- _What you are asked to do_: Word for word, transcribe all the entries shown below.

- _The records_:
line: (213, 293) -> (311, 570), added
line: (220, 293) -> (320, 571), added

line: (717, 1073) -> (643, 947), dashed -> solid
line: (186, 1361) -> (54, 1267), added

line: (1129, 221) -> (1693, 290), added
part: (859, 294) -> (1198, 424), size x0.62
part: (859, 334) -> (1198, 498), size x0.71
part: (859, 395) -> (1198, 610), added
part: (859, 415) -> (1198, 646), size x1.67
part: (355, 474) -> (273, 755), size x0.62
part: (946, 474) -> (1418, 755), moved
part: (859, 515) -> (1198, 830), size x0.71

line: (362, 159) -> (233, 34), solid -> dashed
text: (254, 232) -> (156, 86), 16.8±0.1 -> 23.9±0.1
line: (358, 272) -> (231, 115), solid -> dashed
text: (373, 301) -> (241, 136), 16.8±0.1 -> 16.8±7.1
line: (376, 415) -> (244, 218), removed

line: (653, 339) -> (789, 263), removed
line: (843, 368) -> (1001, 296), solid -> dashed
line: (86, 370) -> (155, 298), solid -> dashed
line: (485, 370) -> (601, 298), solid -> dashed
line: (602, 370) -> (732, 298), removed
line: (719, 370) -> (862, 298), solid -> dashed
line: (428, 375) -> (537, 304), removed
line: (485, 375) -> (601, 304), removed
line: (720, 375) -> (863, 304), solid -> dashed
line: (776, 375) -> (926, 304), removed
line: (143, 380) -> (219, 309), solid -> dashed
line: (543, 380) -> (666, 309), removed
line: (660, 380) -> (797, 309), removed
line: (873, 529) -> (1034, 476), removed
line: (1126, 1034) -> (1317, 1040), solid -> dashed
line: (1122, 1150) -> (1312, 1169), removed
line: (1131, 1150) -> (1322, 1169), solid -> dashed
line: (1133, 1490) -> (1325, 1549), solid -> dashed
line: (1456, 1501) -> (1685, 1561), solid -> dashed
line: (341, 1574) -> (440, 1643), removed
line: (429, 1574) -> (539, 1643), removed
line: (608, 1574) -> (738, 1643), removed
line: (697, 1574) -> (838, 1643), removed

- _Task answer_:
line: (213, 293) -> (311, 570), added
line: (220, 293) -> (320, 571), added

line: (717, 1073) -> (643, 947), dashed -> solid
line: (186, 1361) -> (54, 1267), added

line: (1129, 221) -> (1693, 290), added
part: (859, 294) -> (1198, 424), size x0.62
part: (859, 334) -> (1198, 498), size x0.71
part: (859, 395) -> (1198, 610), added
part: (859, 415) -> (1198, 646), size x1.67
part: (355, 474) -> (273, 755), size x0.62
part: (946, 474) -> (1418, 755), moved
part: (859, 515) -> (1198, 830), size x0.71

line: (362, 159) -> (233, 34), solid -> dashed
text: (254, 232) -> (156, 86), 16.8±0.1 -> 23.9±0.1
line: (358, 272) -> (231, 115), solid -> dashed
text: (373, 301) -> (241, 136), 16.8±0.1 -> 16.8±7.1
line: (376, 415) -> (244, 218), removed

line: (653, 339) -> (789, 263), removed
line: (843, 368) -> (1001, 296), solid -> dashed
line: (86, 370) -> (155, 298), solid -> dashed
line: (485, 370) -> (601, 298), solid -> dashed
line: (602, 370) -> (732, 298), removed
line: (719, 370) -> (862, 298), solid -> dashed
line: (428, 375) -> (537, 304), removed
line: (485, 375) -> (601, 304), removed
line: (720, 375) -> (863, 304), solid -> dashed
line: (776, 375) -> (926, 304), removed
line: (143, 380) -> (219, 309), solid -> dashed
line: (543, 380) -> (666, 309), removed
line: (660, 380) -> (797, 309), removed
line: (873, 529) -> (1034, 476), removed
line: (1126, 1034) -> (1317, 1040), solid -> dashed
line: (1122, 1150) -> (1312, 1169), removed
line: (1131, 1150) -> (1322, 1169), solid -> dashed
line: (1133, 1490) -> (1325, 1549), solid -> dashed
line: (1456, 1501) -> (1685, 1561), solid -> dashed
line: (341, 1574) -> (440, 1643), removed
line: (429, 1574) -> (539, 1643), removed
line: (608, 1574) -> (738, 1643), removed
line: (697, 1574) -> (838, 1643), removed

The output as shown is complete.